* _REQUIRED WORK_: Write out the data again with "chart" replaced by "graph" throughout and nothing else altered. Omit the pictures.

══ RECORDS TO PROCESS ══

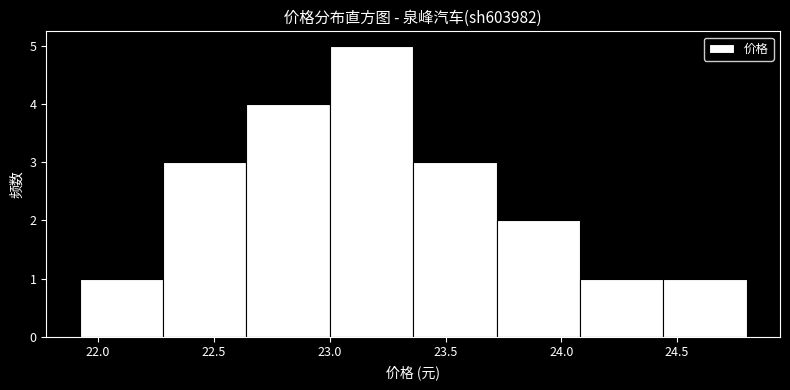

Reading left to right, transcribe this chart: for each bar, give the range it covers on the x-axis and its height. Neither the bar edges nor the heights are printed on the chart, so give them approximately, as read against the axes.

21.92 to 22.28: 1
22.28 to 22.64: 3
22.64 to 23.00: 4
23.00 to 23.36: 5
23.36 to 23.72: 3
23.72 to 24.08: 2
24.08 to 24.44: 1
24.44 to 24.80: 1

═══

* _YOUR SOLUTION_:
Reading left to right, transcribe this graph: for each bar, give the range it covers on the x-axis and its height. Neither the bar edges nor the heights are printed on the graph, so give them approximately, as read against the axes.

21.92 to 22.28: 1
22.28 to 22.64: 3
22.64 to 23.00: 4
23.00 to 23.36: 5
23.36 to 23.72: 3
23.72 to 24.08: 2
24.08 to 24.44: 1
24.44 to 24.80: 1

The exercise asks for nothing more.